In this unique front-line recounting of the experiences of stretcher bearers, medical corpsmen, nurses, surgeons, orderlies, dentists and ambulance drivers, Barris explores the evolution of battlefield medicine at such historic engagements as Fredericksburg, Batoche, the Ypres Salient, the Somme, Vimy, Singapore, Dieppe, Normandy, Falaise, Bastogne, Korea, Iraq and Afghanistan. Barris’s sources reveal—like never before—why men and women sporting the red cross on their helmets or sleeves didn’t flee to safety but chose instead to rush to assist.

Graphic Novel
Escape from Syria
Samya Kullab

A graphic story of intense current events.
From the pen of former Daily Star (Lebanon) reporter Samya Kullab comes a breathtaking and hard-hitting story of one family's struggle to survive in the face of war, displacement, poverty and relocation.

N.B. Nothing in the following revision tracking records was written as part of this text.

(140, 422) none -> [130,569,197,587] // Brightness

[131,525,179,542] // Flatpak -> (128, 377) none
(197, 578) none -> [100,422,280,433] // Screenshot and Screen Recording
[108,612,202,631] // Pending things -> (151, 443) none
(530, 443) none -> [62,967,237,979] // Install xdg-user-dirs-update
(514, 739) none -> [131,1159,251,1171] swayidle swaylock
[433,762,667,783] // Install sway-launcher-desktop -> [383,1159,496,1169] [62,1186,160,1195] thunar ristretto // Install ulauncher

Escape from Syria is a fictionalized account that calls on real-life circumstances and true tales of refugee families to serve as a microcosm of the Syrian uprising and the war and refugee crisis that followed.

Kullab's narrative masterfully maps both the collapse and destruction of Syria, and the real-life tragedies faced by its citizens still today. The family's escape from their homeland makes for a harrowing tale, but with their safe arrival in the West it serves as a hopeful endnote to this ongoing worldwide crisis.

Teen Reads
Orphan Monster
Matt Killeen

After her mother is shot at a checkpoint, fifteen-year-old Sarah finds herself on the run from the Nazis in Third Reich-ruled Germany.  While trying to escape, Sarah meets a mysterious man with an ambiguous accent, a suspiciously bare apartment and a lockbox full of weapons.  He’s part of the secret resistance against the Reich and he needs her help.

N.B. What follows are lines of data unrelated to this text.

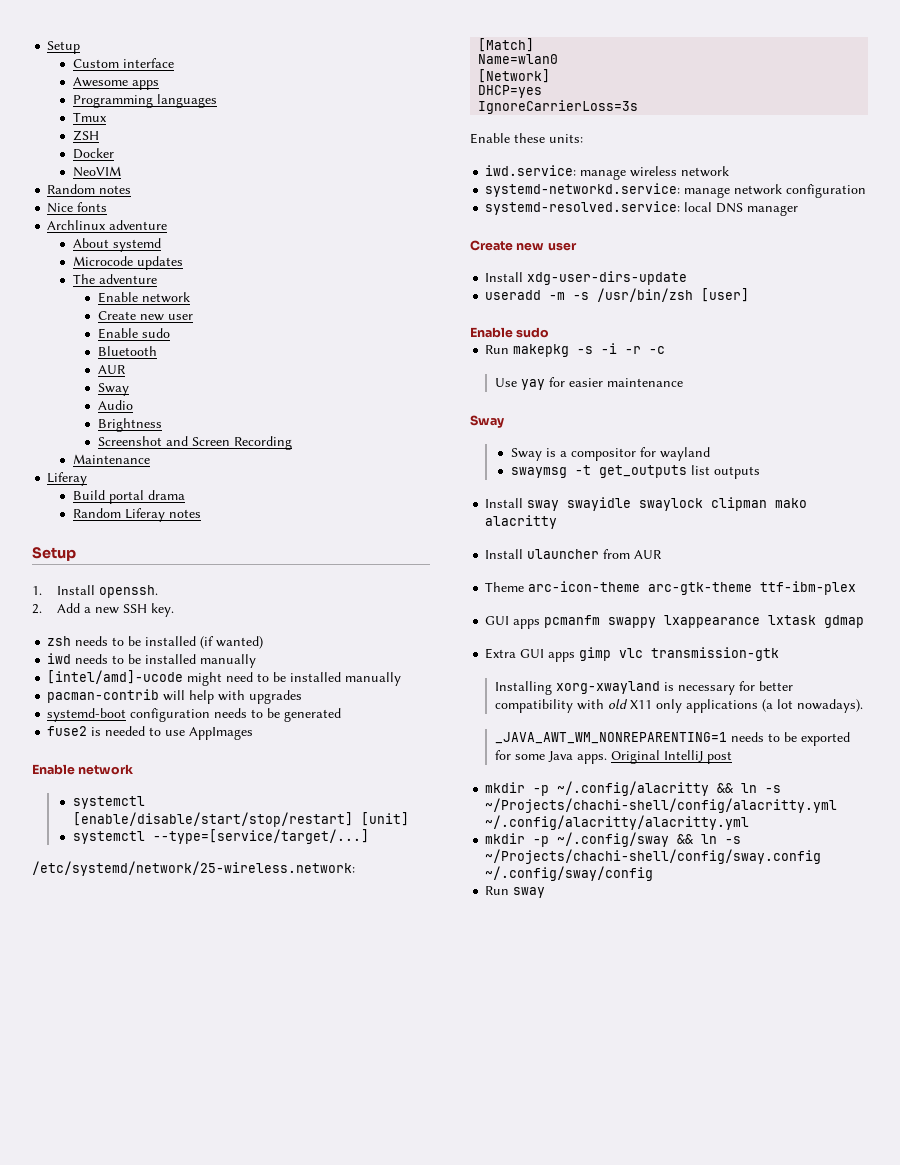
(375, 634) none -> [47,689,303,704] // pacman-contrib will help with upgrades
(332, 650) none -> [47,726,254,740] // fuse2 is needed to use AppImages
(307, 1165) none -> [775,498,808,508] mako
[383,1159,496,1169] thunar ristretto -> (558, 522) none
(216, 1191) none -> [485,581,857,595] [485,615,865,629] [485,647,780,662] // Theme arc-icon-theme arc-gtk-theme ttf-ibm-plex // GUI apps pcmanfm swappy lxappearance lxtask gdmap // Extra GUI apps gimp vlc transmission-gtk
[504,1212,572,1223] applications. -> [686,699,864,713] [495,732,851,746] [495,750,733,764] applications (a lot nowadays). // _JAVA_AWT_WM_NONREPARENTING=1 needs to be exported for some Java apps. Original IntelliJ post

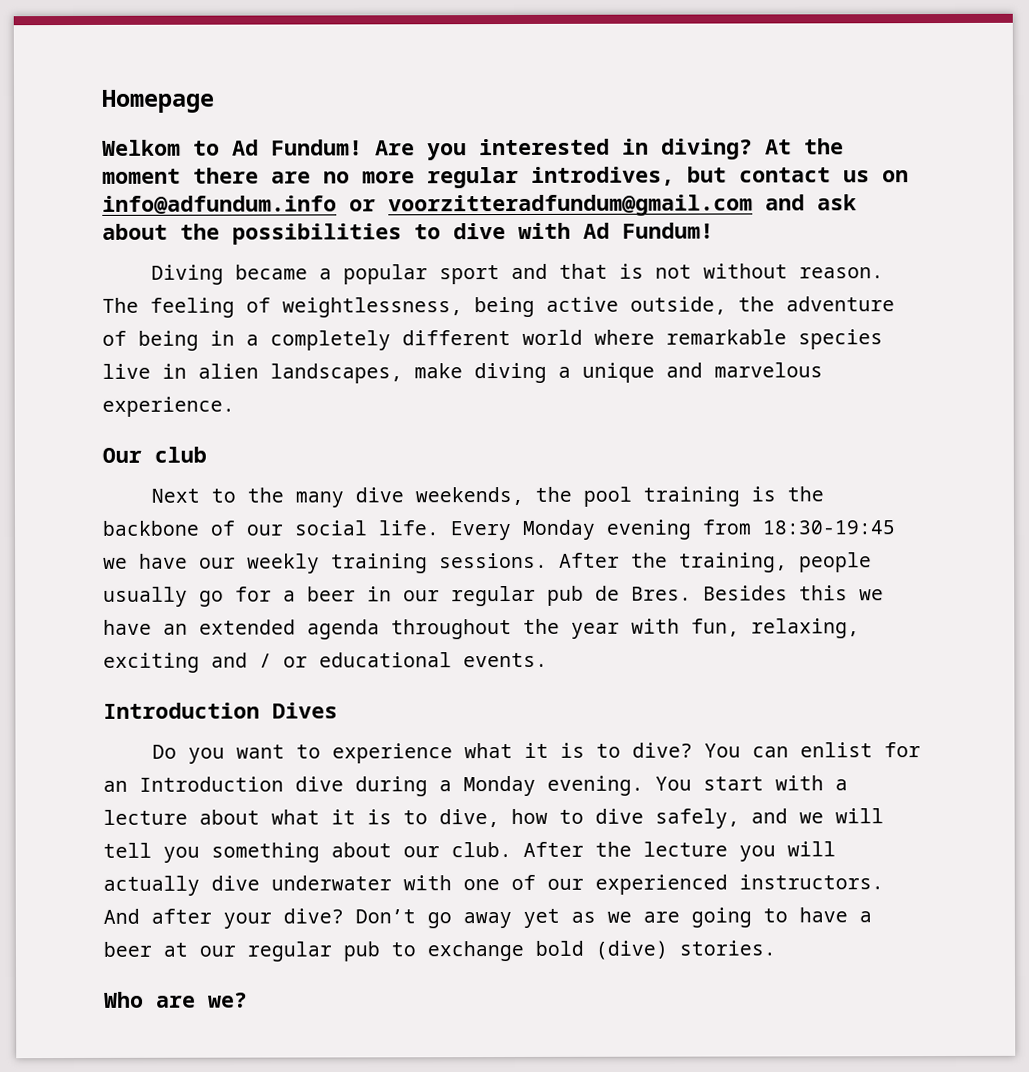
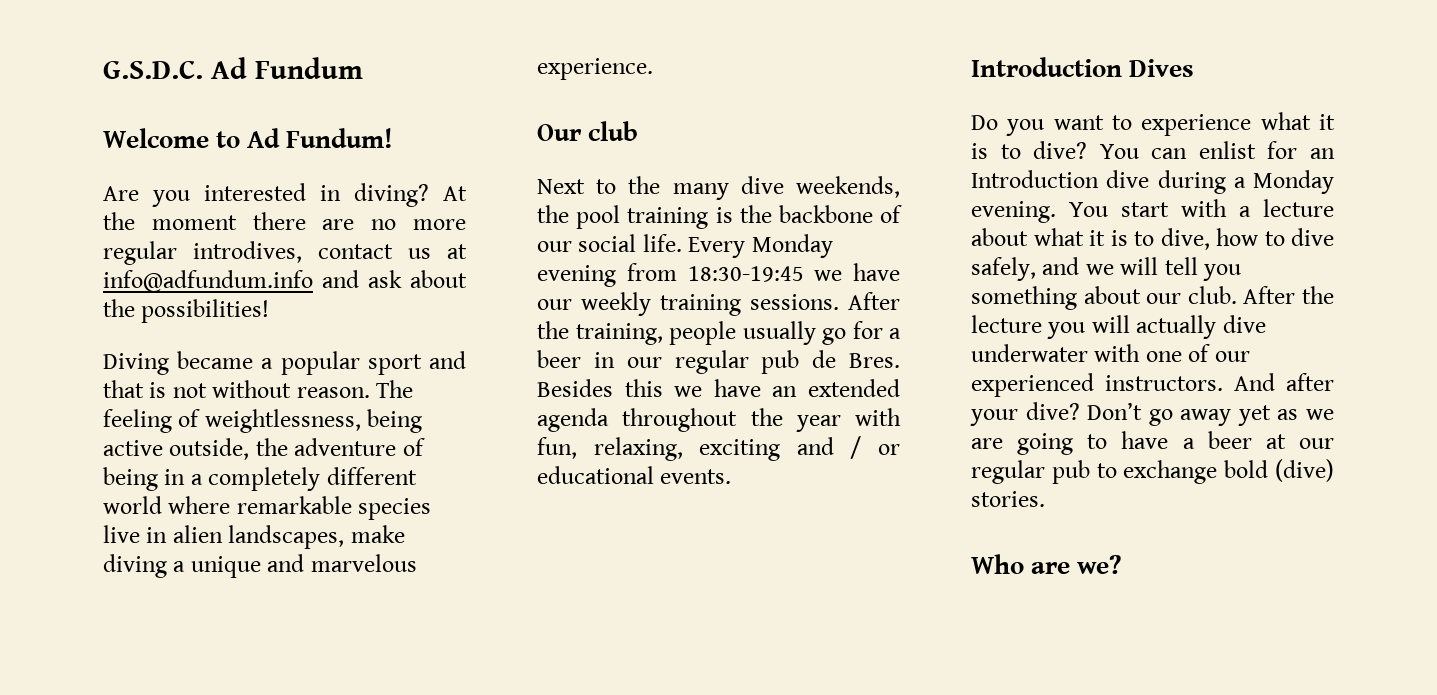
[101,89,215,113] [102,139,181,156] Homepage // Welkom -> [103,57,363,79] [103,128,209,148] G.S.D.C. Ad Fundum // Welcome
(363, 147) none -> (394, 138) //
[687,166,727,183] but -> (302, 252) none
[882,170,909,183] [102,194,857,217] [102,222,714,245] on info@adfundum.info or voorzitteradfundum@gmail.com and ask about the possibilities to dive with Ad Fundum! -> [447,244,467,259] [103,270,467,292] [103,299,270,323] at info@adfundum.info and ask about the possibilities!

Sarah is to hid in plain sight at a boarding school for the daughters of top Nazi brass, posing as one of them.

Sarah may look like the rest of the girls, innocent, blonde-haired and young, but she refuses to become one of the monsters she’s surrounded by.  She’s a brilliant con artist, convincing them she’s one of them, even as she lives in terror of being found out.  And she’s determined to get her revenge on them all.

Special Collections –  audio book
Paris Orphan
Natasha Lester

New York City/Paris, 1942: When American model Jessica May arrives in Europe to cover the war as a photojournalist for Vogue, most of the soldiers are determined to make her life as difficult as possible. But three friendships change that. Journalist Martha Gellhorn encourages Jess to bend the rules. Captain Dan Hallworth keeps her safe in dangerous places so she can capture the stories that truly matter. And most important of all, the love of a little orphan named Victorine gives Jess strength to do the impossible. But her success will come at a price...

Recommended by BWG Readers
Berlin
Jason Lutes

This is a Graphic Novel that crosses the lines into literary fiction.  It is a wonderful representation of telling a moving and historically accurate story in a visual and meaningful way.